You can write about the toy in the form of a personal essay, or you can freewrite, letting the movement of your hand sweep you through memory in a way that might surprise you. You can also find yourself feeling things you couldn’t have predicted if you take a reflective stance and consider what you didn’t know at the time.

If we can remember what it was like to feel contradictory emotions, we might very well be able to push our characters into similarly complex moments when they feel themselves pushed one way and pulled another.

8 Comments

  1. Jane on August 15, 2023 at 3:38 pm

    Hi Lee,
    Thanks for the prompt. It got me thinking of a toy I had received and a member I have of my brother Jeff who died of pancreatic cancer in May.
    As an aside when I took the Writer’s class in Marion last fall you graciously provided us with your contact information. I have a couple of questions which I need your direction on please. I just finished a short story on an unrelated subject.

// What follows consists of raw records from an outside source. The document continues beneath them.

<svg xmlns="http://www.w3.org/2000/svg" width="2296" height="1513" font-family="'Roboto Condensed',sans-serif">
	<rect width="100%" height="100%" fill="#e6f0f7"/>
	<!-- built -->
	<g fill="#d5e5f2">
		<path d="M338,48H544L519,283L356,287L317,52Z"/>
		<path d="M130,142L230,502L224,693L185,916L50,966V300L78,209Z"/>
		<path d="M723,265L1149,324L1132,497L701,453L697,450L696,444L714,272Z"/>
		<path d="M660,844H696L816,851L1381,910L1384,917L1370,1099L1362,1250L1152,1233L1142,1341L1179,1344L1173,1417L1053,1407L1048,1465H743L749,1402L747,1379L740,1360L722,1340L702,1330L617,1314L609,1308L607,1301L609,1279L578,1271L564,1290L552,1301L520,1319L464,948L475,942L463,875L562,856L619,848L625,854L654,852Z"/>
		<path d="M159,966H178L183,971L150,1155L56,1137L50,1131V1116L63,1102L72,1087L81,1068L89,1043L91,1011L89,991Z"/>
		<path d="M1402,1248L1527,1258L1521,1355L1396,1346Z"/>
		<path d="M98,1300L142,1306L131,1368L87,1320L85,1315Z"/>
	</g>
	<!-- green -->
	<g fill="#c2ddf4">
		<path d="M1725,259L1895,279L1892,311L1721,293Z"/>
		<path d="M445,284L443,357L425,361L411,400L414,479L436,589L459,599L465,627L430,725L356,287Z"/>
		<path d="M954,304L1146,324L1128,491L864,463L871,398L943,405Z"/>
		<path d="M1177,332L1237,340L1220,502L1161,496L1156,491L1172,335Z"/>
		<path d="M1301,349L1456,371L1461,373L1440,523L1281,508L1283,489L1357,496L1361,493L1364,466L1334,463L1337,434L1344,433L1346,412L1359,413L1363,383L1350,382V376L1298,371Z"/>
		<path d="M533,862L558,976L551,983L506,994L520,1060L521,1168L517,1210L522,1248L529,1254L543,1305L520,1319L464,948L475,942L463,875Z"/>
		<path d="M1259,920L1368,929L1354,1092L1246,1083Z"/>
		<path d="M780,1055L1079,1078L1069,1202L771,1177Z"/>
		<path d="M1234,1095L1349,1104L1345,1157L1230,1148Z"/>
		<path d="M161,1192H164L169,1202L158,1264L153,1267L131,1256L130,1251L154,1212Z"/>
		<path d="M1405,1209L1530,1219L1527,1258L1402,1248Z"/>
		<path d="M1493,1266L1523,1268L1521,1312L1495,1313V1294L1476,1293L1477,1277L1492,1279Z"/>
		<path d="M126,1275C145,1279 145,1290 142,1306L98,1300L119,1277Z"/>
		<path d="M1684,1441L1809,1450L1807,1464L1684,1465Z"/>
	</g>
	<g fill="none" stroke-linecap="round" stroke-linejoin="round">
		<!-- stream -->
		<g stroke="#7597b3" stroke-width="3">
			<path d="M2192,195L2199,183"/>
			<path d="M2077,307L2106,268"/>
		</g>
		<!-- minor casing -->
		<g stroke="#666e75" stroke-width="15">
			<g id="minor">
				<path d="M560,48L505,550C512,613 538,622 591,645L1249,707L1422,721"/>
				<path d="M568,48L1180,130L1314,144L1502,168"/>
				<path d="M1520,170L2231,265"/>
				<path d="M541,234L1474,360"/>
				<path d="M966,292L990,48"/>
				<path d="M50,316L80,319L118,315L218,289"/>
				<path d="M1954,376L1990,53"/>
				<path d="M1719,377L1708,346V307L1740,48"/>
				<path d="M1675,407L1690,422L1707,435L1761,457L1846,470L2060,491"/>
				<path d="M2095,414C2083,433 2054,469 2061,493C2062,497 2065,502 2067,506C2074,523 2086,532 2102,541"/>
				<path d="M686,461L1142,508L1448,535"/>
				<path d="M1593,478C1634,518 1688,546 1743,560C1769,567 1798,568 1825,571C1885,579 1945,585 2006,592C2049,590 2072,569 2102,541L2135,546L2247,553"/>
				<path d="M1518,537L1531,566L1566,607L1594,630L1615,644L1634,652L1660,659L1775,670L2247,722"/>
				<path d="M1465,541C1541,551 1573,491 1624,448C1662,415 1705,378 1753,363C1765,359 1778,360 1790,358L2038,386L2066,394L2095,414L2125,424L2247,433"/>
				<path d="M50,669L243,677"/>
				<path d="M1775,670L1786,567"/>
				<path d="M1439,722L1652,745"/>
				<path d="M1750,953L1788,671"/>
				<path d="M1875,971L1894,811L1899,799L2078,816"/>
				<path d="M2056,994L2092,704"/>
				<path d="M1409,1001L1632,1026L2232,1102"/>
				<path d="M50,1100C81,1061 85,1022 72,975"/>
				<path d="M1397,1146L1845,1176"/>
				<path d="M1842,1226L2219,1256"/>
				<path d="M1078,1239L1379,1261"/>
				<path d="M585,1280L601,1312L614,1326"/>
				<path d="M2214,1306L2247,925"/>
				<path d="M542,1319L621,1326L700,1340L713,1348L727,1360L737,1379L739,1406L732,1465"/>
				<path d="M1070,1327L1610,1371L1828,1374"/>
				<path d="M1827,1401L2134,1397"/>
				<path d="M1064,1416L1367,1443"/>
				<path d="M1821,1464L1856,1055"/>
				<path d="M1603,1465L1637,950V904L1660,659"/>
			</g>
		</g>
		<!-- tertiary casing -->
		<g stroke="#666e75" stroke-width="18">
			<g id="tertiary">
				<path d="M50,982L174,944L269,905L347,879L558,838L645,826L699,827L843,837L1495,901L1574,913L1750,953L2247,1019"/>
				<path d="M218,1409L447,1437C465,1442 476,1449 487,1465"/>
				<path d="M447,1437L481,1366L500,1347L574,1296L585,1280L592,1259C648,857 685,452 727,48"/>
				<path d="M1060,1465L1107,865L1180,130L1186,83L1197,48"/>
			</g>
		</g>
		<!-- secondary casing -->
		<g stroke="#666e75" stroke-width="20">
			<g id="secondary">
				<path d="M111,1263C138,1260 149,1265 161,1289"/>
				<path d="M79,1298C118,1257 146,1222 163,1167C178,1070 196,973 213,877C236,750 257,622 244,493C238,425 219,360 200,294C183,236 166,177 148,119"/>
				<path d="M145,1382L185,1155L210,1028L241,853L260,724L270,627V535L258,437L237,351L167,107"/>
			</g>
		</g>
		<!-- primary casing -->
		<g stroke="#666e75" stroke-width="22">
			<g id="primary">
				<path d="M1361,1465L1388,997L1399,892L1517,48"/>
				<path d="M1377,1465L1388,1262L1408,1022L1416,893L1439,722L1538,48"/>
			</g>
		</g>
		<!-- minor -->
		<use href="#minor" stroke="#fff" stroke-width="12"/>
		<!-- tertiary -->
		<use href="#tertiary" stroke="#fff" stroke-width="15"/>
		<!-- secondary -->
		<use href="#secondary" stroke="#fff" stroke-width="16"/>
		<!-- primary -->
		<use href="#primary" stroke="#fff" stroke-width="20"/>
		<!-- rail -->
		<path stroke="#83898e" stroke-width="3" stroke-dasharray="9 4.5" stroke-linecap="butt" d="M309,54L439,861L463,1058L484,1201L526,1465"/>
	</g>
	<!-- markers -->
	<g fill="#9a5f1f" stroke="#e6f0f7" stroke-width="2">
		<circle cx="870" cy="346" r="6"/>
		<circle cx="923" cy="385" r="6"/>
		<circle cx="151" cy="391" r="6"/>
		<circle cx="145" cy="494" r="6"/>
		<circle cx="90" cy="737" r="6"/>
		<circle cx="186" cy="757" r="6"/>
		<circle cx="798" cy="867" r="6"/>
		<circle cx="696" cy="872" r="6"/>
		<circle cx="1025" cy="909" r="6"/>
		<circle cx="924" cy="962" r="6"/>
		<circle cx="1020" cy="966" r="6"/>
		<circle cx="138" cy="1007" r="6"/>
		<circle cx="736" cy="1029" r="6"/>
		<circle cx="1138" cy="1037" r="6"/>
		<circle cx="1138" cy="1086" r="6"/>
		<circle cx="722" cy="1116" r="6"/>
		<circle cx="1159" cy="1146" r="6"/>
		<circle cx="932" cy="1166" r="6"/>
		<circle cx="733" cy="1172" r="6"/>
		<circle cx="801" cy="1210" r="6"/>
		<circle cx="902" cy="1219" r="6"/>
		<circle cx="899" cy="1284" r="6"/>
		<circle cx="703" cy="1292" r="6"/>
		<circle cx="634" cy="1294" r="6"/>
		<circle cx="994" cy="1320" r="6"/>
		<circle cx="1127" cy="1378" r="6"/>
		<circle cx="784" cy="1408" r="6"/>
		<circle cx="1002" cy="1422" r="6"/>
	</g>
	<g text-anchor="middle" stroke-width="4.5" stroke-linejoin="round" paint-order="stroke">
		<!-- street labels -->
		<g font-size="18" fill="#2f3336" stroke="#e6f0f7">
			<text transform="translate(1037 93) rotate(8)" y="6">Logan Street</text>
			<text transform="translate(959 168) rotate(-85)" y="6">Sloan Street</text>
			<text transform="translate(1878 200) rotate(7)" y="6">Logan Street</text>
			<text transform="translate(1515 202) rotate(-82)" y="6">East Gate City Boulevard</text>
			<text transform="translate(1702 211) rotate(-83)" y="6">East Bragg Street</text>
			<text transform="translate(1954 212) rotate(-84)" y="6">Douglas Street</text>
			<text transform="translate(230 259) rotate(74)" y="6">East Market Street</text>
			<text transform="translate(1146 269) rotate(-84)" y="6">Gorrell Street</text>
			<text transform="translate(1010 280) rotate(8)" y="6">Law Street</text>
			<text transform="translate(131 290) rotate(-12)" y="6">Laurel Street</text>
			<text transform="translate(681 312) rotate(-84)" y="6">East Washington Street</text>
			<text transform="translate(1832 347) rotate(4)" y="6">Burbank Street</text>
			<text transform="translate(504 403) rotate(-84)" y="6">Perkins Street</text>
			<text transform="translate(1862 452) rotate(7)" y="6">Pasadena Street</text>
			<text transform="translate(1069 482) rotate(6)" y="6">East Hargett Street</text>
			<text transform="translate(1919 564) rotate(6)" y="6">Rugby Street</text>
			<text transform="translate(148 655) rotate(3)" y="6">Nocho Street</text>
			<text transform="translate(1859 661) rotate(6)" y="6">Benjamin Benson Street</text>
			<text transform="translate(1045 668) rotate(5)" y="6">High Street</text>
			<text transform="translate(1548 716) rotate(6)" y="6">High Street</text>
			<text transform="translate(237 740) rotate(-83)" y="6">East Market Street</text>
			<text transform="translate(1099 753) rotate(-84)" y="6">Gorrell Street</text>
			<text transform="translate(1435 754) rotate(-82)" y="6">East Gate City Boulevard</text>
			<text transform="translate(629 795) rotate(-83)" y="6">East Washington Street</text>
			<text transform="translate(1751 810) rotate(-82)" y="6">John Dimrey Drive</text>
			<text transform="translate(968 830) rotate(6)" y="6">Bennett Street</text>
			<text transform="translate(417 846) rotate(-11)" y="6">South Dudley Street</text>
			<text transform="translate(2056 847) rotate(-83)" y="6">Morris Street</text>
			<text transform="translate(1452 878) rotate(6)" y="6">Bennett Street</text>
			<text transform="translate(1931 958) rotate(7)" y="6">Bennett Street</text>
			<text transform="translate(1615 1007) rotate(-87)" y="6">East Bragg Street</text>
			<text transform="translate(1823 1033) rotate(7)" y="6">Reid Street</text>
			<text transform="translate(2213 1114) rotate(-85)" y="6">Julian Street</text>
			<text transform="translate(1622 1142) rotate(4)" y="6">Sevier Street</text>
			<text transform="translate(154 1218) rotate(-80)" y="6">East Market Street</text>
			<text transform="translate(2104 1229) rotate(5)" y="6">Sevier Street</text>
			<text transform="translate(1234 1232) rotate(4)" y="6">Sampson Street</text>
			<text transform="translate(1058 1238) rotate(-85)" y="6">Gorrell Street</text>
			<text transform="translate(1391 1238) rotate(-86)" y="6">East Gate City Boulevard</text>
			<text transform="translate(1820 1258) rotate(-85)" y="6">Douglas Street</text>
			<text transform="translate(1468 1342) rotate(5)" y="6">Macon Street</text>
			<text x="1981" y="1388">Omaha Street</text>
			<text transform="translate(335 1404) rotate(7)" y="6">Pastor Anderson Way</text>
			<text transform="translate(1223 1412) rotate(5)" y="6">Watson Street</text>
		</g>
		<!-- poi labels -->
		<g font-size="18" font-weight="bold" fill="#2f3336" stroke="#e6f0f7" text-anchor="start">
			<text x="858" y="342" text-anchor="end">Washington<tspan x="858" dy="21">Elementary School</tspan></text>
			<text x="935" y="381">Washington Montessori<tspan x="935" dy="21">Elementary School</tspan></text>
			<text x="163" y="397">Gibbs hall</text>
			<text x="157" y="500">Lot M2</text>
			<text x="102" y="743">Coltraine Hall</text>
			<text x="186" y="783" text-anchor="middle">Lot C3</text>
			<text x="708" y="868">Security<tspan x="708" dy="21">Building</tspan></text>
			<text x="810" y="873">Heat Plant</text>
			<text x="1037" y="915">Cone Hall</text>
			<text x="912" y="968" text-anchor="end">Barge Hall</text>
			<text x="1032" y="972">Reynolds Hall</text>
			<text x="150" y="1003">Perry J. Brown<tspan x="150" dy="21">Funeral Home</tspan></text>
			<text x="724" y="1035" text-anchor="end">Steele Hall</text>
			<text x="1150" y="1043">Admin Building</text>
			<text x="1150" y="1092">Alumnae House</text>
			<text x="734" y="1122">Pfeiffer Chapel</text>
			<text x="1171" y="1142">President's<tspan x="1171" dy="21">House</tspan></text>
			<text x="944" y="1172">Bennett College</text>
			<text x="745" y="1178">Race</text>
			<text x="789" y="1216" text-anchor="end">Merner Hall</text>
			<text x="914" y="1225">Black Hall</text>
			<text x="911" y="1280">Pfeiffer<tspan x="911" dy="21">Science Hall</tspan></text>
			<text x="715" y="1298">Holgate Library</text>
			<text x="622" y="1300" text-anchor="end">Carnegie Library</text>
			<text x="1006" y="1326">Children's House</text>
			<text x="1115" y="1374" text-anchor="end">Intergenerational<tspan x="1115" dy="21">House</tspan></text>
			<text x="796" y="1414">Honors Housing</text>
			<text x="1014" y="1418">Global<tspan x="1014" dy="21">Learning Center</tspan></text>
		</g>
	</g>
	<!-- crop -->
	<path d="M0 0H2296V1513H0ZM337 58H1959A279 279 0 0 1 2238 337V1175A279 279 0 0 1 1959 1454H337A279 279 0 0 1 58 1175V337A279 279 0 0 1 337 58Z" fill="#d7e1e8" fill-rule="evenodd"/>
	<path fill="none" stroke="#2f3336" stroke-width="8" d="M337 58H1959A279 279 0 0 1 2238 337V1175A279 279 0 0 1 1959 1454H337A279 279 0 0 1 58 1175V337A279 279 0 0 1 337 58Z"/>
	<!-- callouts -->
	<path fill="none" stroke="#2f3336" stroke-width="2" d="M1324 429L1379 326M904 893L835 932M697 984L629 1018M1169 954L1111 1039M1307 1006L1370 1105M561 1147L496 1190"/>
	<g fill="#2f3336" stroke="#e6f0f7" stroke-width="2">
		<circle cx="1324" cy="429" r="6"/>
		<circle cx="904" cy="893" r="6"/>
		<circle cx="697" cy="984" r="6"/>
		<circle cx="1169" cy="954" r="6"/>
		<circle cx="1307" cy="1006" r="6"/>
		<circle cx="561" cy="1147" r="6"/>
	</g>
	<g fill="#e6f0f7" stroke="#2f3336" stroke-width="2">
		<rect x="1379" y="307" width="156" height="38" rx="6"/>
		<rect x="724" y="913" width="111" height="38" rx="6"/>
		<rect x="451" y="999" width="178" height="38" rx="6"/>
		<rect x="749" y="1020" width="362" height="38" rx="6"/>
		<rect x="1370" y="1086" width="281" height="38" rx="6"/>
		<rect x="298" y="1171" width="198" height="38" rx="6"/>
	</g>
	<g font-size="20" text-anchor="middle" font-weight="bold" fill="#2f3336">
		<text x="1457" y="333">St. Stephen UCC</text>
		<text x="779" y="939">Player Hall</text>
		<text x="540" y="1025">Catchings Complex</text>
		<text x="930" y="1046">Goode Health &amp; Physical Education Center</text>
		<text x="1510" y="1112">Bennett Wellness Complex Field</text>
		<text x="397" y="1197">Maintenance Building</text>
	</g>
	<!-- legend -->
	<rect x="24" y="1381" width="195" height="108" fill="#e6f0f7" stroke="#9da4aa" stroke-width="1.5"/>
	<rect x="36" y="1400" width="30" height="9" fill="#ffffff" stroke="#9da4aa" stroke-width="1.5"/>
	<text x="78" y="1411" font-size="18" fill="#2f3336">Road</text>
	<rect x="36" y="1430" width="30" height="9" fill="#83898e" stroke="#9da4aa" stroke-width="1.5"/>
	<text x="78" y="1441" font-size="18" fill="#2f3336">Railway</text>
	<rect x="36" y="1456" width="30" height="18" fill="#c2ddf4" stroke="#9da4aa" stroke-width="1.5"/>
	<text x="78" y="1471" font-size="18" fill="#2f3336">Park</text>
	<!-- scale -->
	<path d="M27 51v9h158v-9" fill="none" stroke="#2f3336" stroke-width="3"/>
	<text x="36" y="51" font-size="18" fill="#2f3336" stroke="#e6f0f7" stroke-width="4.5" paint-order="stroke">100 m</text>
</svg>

Thanks so much!

    • Jane Baily on August 15, 2023 at 4:03 pm

      Of course I meant to say memory of my brother regarding a toy. Sorry about that.

      • Lee Martin on August 16, 2023 at 11:35 am

        Hi, Jane! It’s fine to get in touch with me with a question or two. If you need my email address, just let me know.

  2. Angela on August 15, 2023 at 4:51 pm

    Fortunately, I scored said toy. You didn’t miss too much, although it was fun to punch it real hard!

    • Lee Martin on August 16, 2023 at 11:34 am

      Good for you!

    • Jane on August 16, 2023 at 4:40 pm

      Dr Martin’s prompts are great! Aren’t they?